Top of Provided material

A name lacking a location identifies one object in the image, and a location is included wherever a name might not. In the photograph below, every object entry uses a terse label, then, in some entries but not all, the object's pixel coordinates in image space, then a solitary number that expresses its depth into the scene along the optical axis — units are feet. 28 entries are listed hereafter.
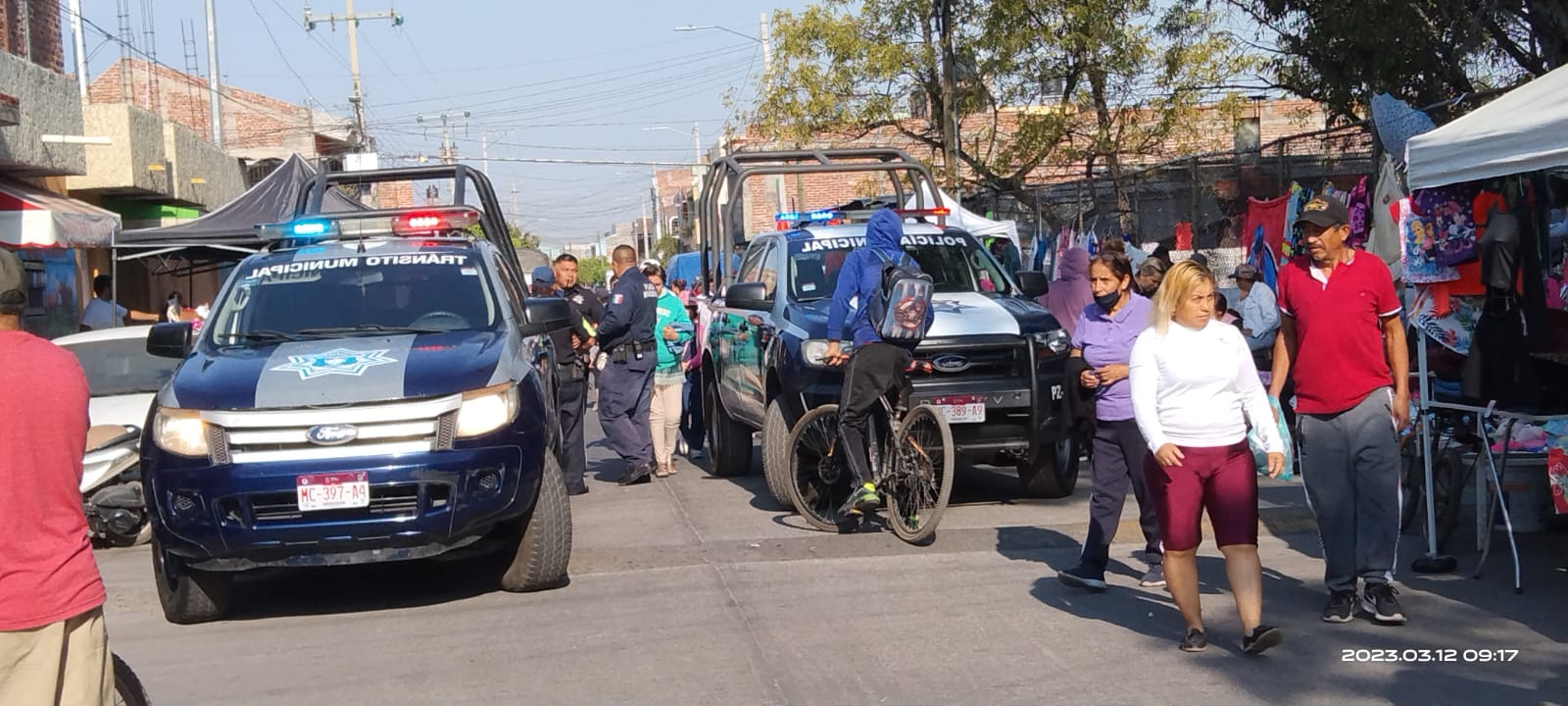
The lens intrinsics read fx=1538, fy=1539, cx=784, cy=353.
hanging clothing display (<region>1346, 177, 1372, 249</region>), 38.70
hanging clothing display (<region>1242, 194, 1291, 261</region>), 48.21
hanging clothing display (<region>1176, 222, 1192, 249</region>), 57.00
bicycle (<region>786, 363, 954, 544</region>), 28.86
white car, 36.70
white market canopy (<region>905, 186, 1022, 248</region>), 58.18
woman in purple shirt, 24.79
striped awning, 55.16
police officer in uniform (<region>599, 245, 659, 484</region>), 40.29
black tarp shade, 55.77
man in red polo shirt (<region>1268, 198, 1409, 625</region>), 22.03
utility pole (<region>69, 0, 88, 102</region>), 90.07
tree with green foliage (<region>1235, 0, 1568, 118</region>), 46.98
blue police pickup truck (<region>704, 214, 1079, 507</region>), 32.32
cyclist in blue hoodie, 28.99
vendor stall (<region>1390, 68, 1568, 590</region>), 23.27
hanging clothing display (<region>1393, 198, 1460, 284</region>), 27.27
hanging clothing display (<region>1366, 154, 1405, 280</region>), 33.63
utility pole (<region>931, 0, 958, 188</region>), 76.33
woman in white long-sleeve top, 20.13
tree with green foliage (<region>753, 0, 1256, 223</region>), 75.36
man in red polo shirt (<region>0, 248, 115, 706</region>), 12.62
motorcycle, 33.37
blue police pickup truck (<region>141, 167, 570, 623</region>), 23.17
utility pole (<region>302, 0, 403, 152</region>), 170.40
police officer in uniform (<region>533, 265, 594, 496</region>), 39.47
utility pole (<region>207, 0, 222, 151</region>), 114.62
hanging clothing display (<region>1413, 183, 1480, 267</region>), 26.89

Bottom of Provided material

What is expected => Each line from the one containing "1405, 280</region>), 33.63" through the end of the entries, both included, is to be returned exactly, with no other lines.

Answer =>
hanging clothing display (<region>1366, 154, 1405, 280</region>), 33.63
utility pole (<region>931, 0, 958, 188</region>), 76.33
woman in white long-sleeve top, 20.13
tree with green foliage (<region>753, 0, 1256, 223</region>), 75.36
man in red polo shirt (<region>0, 248, 115, 706</region>), 12.62
motorcycle, 33.37
blue police pickup truck (<region>141, 167, 570, 623</region>), 23.17
utility pole (<region>302, 0, 403, 152</region>), 170.40
police officer in uniform (<region>533, 265, 594, 496</region>), 39.47
utility pole (<region>207, 0, 222, 151</region>), 114.62
hanging clothing display (<region>1413, 183, 1480, 267</region>), 26.89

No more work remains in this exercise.